• _Source data_:

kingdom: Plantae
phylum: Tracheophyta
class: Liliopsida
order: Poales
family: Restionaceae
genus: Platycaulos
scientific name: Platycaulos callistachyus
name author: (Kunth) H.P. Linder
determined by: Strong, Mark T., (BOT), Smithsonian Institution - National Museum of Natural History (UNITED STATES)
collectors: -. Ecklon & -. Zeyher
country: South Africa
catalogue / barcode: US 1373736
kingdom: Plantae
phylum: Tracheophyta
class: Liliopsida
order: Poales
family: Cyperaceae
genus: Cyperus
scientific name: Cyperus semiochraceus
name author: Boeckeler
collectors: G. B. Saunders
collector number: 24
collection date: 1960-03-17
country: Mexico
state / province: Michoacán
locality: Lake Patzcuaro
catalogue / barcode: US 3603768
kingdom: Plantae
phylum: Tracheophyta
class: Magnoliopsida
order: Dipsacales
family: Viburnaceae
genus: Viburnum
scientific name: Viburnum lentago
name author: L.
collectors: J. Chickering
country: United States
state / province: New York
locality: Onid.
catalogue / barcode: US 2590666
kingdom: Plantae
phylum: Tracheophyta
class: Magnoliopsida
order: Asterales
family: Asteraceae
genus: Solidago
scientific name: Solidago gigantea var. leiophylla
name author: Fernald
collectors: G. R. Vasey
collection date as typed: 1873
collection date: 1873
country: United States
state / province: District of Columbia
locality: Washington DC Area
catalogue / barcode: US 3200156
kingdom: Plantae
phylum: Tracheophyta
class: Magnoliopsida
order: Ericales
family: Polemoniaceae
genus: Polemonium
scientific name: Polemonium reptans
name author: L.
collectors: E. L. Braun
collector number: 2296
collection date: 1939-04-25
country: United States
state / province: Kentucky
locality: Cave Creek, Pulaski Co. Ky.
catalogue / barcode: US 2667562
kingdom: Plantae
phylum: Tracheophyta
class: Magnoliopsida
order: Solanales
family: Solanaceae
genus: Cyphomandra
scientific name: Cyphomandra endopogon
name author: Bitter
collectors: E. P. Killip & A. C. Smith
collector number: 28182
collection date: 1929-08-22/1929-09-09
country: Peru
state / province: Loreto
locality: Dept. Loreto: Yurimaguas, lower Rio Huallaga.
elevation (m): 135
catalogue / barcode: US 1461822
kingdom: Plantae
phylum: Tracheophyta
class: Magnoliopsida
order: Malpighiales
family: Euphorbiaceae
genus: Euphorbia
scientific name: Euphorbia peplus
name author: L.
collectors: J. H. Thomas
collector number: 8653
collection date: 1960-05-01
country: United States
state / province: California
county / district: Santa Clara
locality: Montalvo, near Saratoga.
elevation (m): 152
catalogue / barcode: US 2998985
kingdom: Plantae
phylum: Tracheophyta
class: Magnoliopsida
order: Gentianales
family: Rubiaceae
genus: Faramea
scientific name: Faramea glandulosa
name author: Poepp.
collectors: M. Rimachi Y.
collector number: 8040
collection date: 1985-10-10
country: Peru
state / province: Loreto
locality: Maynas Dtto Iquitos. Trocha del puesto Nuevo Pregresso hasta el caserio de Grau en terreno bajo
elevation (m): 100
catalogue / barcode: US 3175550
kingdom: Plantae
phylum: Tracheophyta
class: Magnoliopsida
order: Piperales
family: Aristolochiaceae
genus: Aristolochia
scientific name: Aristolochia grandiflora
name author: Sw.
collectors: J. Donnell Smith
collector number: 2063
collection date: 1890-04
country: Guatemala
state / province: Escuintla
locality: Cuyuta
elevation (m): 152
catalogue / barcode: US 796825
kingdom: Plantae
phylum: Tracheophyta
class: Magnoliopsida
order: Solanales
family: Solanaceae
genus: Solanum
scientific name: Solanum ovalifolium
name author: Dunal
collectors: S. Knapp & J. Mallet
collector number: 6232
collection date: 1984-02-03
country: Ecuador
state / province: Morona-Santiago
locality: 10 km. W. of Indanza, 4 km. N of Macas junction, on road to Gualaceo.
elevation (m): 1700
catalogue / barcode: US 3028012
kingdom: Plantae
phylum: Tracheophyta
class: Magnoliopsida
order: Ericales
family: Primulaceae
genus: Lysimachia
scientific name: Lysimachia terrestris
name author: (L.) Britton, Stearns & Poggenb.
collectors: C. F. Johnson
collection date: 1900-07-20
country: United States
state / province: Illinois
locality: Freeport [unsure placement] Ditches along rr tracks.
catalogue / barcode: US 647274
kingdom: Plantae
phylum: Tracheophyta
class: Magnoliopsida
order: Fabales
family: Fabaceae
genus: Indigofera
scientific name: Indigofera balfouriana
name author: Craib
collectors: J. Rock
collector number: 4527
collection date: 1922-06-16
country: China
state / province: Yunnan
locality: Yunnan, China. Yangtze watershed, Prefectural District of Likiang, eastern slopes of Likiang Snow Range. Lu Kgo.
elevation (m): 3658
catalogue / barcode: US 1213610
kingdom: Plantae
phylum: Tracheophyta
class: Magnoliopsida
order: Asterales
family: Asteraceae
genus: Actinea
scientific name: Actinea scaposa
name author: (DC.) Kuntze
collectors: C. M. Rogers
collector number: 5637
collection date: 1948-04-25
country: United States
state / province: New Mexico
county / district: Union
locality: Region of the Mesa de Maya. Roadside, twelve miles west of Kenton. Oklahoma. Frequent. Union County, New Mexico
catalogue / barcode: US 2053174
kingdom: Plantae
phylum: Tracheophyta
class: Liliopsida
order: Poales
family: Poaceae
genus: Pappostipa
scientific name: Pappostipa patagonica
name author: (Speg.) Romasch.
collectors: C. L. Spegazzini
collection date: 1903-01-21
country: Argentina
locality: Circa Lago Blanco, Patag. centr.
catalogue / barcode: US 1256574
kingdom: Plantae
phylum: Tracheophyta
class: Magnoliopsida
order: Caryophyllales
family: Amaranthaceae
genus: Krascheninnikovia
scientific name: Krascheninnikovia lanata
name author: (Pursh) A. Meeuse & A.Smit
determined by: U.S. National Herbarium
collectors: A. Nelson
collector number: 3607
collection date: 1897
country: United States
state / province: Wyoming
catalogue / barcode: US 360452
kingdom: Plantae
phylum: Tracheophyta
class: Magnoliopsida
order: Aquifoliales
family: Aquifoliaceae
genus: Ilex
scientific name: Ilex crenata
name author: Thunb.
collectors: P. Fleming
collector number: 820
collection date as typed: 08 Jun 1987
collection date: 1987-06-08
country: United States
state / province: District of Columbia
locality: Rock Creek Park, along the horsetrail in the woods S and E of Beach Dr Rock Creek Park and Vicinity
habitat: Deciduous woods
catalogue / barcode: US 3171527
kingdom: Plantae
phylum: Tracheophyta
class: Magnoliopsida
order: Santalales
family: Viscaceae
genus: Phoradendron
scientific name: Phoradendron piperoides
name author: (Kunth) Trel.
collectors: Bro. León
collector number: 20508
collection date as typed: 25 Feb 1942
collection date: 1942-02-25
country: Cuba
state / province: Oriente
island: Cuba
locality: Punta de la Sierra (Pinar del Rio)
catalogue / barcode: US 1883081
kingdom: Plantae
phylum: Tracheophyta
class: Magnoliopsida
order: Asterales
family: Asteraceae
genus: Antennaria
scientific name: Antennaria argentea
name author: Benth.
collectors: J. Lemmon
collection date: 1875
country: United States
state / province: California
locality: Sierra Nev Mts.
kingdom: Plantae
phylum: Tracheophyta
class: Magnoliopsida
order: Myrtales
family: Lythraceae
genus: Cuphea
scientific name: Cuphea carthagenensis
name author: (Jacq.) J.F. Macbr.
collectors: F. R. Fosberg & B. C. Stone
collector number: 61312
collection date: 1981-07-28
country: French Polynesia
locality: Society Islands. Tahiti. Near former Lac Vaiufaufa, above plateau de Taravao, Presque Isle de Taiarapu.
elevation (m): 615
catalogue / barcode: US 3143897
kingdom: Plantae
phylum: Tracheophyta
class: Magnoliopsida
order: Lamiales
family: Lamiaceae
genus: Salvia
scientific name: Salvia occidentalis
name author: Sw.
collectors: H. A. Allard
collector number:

• _PROBLEM STATEMENT_: Copy out the items word for word, from the first line through the line holding "catalogue / barcode: US 2590666", inclusive.

• _RESULT BELOW_:
kingdom: Plantae
phylum: Tracheophyta
class: Liliopsida
order: Poales
family: Restionaceae
genus: Platycaulos
scientific name: Platycaulos callistachyus
name author: (Kunth) H.P. Linder
determined by: Strong, Mark T., (BOT), Smithsonian Institution - National Museum of Natural History (UNITED STATES)
collectors: -. Ecklon & -. Zeyher
country: South Africa
catalogue / barcode: US 1373736
kingdom: Plantae
phylum: Tracheophyta
class: Liliopsida
order: Poales
family: Cyperaceae
genus: Cyperus
scientific name: Cyperus semiochraceus
name author: Boeckeler
collectors: G. B. Saunders
collector number: 24
collection date: 1960-03-17
country: Mexico
state / province: Michoacán
locality: Lake Patzcuaro
catalogue / barcode: US 3603768
kingdom: Plantae
phylum: Tracheophyta
class: Magnoliopsida
order: Dipsacales
family: Viburnaceae
genus: Viburnum
scientific name: Viburnum lentago
name author: L.
collectors: J. Chickering
country: United States
state / province: New York
locality: Onid.
catalogue / barcode: US 2590666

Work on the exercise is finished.